Stored data:
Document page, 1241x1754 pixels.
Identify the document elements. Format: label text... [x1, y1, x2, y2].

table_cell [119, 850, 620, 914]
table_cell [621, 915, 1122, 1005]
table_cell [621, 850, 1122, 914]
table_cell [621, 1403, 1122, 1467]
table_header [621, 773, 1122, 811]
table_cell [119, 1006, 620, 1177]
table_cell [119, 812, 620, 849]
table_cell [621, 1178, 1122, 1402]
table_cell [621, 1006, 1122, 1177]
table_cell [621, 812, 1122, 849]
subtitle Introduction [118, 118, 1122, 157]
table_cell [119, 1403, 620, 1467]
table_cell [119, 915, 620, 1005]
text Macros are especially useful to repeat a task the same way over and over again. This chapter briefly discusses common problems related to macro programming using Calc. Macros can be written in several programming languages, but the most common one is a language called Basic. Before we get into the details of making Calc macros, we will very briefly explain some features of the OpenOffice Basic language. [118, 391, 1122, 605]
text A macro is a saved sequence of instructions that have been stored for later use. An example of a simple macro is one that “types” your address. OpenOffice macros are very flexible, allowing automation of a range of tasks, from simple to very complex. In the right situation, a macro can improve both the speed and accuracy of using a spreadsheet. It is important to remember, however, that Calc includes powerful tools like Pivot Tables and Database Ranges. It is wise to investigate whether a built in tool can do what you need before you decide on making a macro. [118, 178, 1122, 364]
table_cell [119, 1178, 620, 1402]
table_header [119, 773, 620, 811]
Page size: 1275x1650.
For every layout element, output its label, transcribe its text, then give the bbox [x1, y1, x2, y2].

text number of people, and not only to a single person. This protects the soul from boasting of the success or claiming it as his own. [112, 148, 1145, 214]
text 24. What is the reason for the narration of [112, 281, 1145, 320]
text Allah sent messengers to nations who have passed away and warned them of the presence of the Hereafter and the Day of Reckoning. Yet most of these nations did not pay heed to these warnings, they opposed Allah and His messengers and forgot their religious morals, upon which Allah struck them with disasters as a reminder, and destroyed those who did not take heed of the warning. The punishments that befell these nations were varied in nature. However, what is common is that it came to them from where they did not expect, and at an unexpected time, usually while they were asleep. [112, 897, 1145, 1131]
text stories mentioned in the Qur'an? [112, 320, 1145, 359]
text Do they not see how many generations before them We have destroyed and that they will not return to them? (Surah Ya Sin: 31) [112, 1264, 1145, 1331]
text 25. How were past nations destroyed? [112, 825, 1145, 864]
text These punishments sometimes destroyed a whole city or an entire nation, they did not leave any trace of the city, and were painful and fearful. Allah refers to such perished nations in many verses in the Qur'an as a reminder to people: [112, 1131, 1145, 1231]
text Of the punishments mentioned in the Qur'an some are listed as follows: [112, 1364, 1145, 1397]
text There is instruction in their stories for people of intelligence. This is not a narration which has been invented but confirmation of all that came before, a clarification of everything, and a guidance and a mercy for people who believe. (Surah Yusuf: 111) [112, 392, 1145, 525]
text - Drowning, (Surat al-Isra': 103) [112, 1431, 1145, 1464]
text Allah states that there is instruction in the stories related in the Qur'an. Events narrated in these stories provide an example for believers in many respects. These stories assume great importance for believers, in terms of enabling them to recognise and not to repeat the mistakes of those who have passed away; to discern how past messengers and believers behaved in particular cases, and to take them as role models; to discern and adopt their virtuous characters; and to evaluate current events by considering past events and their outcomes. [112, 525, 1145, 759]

YOUR OBJECTIVE ▸
Turn each line of the stored data above into an item in a numbered list, omitting any blank lines.

TASK RESULT ▸
1. Document page, 1241x1754 pixels.
2. Identify the document elements. Format: label text... [x1, y1, x2, y2].
3. table_cell [119, 850, 620, 914]
4. table_cell [621, 915, 1122, 1005]
5. table_cell [621, 850, 1122, 914]
6. table_cell [621, 1403, 1122, 1467]
7. table_header [621, 773, 1122, 811]
8. table_cell [119, 1006, 620, 1177]
9. table_cell [119, 812, 620, 849]
10. table_cell [621, 1178, 1122, 1402]
11. table_cell [621, 1006, 1122, 1177]
12. table_cell [621, 812, 1122, 849]
13. subtitle Introduction [118, 118, 1122, 157]
14. table_cell [119, 1403, 620, 1467]
15. table_cell [119, 915, 620, 1005]
16. text Macros are especially useful to repeat a task the same way over and over again. This chapter briefly discusses common problems related to macro programming using Calc. Macros can be written in several programming languages, but the most common one is a language called Basic. Before we get into the details of making Calc macros, we will very briefly explain some features of the OpenOffice Basic language. [118, 391, 1122, 605]
17. text A macro is a saved sequence of instructions that have been stored for later use. An example of a simple macro is one that “types” your address. OpenOffice macros are very flexible, allowing automation of a range of tasks, from simple to very complex. In the right situation, a macro can improve both the speed and accuracy of using a spreadsheet. It is important to remember, however, that Calc includes powerful tools like Pivot Tables and Database Ranges. It is wise to investigate whether a built in tool can do what you need before you decide on making a macro. [118, 178, 1122, 364]
18. table_cell [119, 1178, 620, 1402]
19. table_header [119, 773, 620, 811]
20. Page size: 1275x1650.
21. For every layout element, output its label, transcribe its text, then give the bbox [x1, y1, x2, y2].
22. text number of people, and not only to a single person. This protects the soul from boasting of the success or claiming it as his own. [112, 148, 1145, 214]
23. text 24. What is the reason for the narration of [112, 281, 1145, 320]
24. text Allah sent messengers to nations who have passed away and warned them of the presence of the Hereafter and the Day of Reckoning. Yet most of these nations did not pay heed to these warnings, they opposed Allah and His messengers and forgot their religious morals, upon which Allah struck them with disasters as a reminder, and destroyed those who did not take heed of the warning. The punishments that befell these nations were varied in nature. However, what is common is that it came to them from where they did not expect, and at an unexpected time, usually while they were asleep. [112, 897, 1145, 1131]
25. text stories mentioned in the Qur'an? [112, 320, 1145, 359]
26. text Do they not see how many generations before them We have destroyed and that they will not return to them? (Surah Ya Sin: 31) [112, 1264, 1145, 1331]
27. text 25. How were past nations destroyed? [112, 825, 1145, 864]
28. text These punishments sometimes destroyed a whole city or an entire nation, they did not leave any trace of the city, and were painful and fearful. Allah refers to such perished nations in many verses in the Qur'an as a reminder to people: [112, 1131, 1145, 1231]
29. text Of the punishments mentioned in the Qur'an some are listed as follows: [112, 1364, 1145, 1397]
30. text There is instruction in their stories for people of intelligence. This is not a narration which has been invented but confirmation of all that came before, a clarification of everything, and a guidance and a mercy for people who believe. (Surah Yusuf: 111) [112, 392, 1145, 525]
31. text - Drowning, (Surat al-Isra': 103) [112, 1431, 1145, 1464]
32. text Allah states that there is instruction in the stories related in the Qur'an. Events narrated in these stories provide an example for believers in many respects. These stories assume great importance for believers, in terms of enabling them to recognise and not to repeat the mistakes of those who have passed away; to discern how past messengers and believers behaved in particular cases, and to take them as role models; to discern and adopt their virtuous characters; and to evaluate current events by considering past events and their outcomes. [112, 525, 1145, 759]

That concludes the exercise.